How Are Teachers Making Sense of Teaching During COVID-19?
Over the last few weeks, our research team has had the opportunity to speak with several secondary mathematics teachers about their experiences moving from in-person teaching to remote teaching. One thing that has become apparent during these conversations is that a lot of teachers are wrestling with the same questions as they continue to navigate the new jobs they find themselves in. Here are some of those questions and the things teachers have said as they think about them:
Is there a way to support students’ mathematical exploration through an online learning platform?
Teachers that are accustomed to teaching conceptually don’t have access to manipulatives or don’t have the time or the resources to find or create videos that engage in conceptual ideas vs. procedural ideas. Live video platforms like Zoom aren’t set up to support the types of rich, inquiry-based discussions that many math teachers planned for their classroom lessons. Furthermore, students don’t show up to class or don’t turn in assignments for a variety of reasonable and understandable reasons.
One way for teachers or school leaders to support mathematical exploration is to strategically choose topics for learning that lend themselves well to online tools of engagement, such as statistics, probability, or geometry (if possible). Other teachers have found some success combining different online resources, like having students work through a Desmos activity during a live Zoom class, to curate opportunities for engagement that move beyond procedural lectures even with kids’ videos turned off.
Can teachers feel confident claiming what their students know or don’t know?
Checking for and building on student understanding can be difficult even in the classroom setting. Without the ability to elicit student thinking during remote learning, teachers are forced to provide feedback to students’ finished products and not throughout their process of understanding. Teachers often rely on visual cues like students’ facial expressions for signs of confusion or understanding, a source of information that is no longer available to them now that teaching has moved online.
Creating a culture of open communication can help students not only feel safe reaching out to teachers when they don’t understand something, it can also support them in explaining the mathematical details of their misunderstanding. Efficiently using feedback features of online resources such as Google Forms, Google Classroom, Desmos, EDpuzzle, etc. can also help cut down on the time of providing students individual feedback.

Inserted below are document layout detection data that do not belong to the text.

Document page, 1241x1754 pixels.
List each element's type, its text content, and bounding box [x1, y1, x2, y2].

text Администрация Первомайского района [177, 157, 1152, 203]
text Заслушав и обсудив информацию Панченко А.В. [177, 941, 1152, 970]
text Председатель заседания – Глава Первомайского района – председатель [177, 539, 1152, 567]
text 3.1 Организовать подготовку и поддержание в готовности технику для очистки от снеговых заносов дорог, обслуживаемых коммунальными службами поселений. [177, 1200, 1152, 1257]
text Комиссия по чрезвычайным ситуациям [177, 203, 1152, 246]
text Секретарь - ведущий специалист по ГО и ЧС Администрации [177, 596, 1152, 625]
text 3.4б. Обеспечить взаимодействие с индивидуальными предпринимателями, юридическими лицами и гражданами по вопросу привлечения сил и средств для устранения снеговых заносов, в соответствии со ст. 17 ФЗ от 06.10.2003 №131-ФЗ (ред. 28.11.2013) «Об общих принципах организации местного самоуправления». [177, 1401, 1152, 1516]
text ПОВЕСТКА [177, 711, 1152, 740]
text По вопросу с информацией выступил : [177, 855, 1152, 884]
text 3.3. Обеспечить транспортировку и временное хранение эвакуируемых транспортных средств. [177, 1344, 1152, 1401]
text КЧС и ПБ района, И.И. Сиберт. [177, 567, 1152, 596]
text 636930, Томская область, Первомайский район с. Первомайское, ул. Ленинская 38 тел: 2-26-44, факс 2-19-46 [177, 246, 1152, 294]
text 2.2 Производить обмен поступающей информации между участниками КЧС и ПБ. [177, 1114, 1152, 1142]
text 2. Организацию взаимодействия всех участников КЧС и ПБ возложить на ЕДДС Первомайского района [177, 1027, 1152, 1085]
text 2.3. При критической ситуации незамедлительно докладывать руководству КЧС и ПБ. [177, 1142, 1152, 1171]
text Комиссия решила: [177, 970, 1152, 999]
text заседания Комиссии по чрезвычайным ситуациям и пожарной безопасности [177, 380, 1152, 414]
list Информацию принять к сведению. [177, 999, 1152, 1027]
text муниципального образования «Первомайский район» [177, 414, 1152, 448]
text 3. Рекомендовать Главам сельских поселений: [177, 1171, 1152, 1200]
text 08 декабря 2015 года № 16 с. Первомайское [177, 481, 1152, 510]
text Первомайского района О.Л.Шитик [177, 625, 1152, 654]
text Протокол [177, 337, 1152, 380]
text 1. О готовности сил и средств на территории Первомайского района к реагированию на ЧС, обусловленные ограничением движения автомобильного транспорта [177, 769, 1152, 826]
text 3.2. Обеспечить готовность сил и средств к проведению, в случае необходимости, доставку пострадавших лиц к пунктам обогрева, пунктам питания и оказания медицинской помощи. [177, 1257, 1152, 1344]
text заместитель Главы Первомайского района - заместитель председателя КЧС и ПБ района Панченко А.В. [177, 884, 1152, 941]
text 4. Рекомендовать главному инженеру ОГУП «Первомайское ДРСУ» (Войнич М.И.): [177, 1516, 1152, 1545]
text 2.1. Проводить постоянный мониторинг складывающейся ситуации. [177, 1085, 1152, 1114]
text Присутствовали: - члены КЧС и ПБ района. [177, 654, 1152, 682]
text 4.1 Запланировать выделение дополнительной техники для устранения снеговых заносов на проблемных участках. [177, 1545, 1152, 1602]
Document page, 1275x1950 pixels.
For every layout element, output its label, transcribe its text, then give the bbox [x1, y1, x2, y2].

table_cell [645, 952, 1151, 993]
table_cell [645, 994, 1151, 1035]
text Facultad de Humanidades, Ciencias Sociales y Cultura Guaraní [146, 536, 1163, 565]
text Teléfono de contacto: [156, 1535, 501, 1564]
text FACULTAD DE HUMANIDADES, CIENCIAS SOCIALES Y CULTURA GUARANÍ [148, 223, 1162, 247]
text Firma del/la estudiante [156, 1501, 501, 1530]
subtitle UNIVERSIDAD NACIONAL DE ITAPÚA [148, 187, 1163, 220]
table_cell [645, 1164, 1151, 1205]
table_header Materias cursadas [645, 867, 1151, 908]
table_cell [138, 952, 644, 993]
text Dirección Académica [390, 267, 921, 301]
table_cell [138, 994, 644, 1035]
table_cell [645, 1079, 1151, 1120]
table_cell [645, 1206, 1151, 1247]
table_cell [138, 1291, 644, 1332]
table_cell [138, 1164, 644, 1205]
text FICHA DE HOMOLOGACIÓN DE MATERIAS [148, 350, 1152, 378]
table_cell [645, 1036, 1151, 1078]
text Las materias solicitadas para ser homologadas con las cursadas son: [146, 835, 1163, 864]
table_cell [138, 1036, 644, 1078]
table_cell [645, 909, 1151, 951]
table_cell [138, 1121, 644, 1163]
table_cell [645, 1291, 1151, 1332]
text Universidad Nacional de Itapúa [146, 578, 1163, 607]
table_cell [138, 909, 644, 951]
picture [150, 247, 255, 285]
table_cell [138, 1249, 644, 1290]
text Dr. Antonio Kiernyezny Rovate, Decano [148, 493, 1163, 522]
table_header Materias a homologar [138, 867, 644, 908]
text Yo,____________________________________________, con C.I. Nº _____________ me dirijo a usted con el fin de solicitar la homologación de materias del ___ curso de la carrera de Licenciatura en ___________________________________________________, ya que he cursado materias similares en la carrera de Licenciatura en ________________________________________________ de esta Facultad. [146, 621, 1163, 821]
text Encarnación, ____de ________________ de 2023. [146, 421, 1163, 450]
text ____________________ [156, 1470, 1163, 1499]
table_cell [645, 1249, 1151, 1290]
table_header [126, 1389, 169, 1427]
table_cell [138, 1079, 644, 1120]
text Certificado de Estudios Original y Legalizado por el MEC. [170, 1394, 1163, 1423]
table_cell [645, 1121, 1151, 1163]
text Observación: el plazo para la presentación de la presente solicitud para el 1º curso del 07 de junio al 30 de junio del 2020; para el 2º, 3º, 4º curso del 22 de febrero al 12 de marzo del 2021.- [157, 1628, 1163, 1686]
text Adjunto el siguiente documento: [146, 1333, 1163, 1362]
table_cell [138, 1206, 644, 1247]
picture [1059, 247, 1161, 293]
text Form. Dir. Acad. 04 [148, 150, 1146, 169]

How do teachers build and maintain relationships with students if they can’t see them in person?
One thing that is clear is that teachers are constantly trying to balance their role as a math teacher with the reality that their students are people living through a pandemic and may not be able to be students right now. Not only that, but students now have the option to just not show up to class or turn in work with very little, if any, consequences. Teachers are faced with the daunting task of creating an online environment that a middle- or high-school kid wants to come to instead of sleeping in. Over time, the impersonal nature of online teaching has taken its toll on teachers who enter the profession because of their love of connecting with people and students.
Teachers have begun to use their platforms for learning to support students’ mental and emotional well-being, such as using their schools’ messaging platform to notify students of free meal offerings, or using Desmos to ask how students are feeling. Adjusting conceptions of “good teaching” to include more opportunities to make students laugh and focus less on teaching mathematical formulas is a necessary adaptation in this unique context. We all know that math will always be there and there will always be gaps in students’ understanding, so when faced with the choice of teaching math or teaching kindness, teachers choose kindness time and time again.
Do these questions resonate with you? What are some of the things you have thought about or conversations you have had about these ideas? I’d love to hear your thoughts!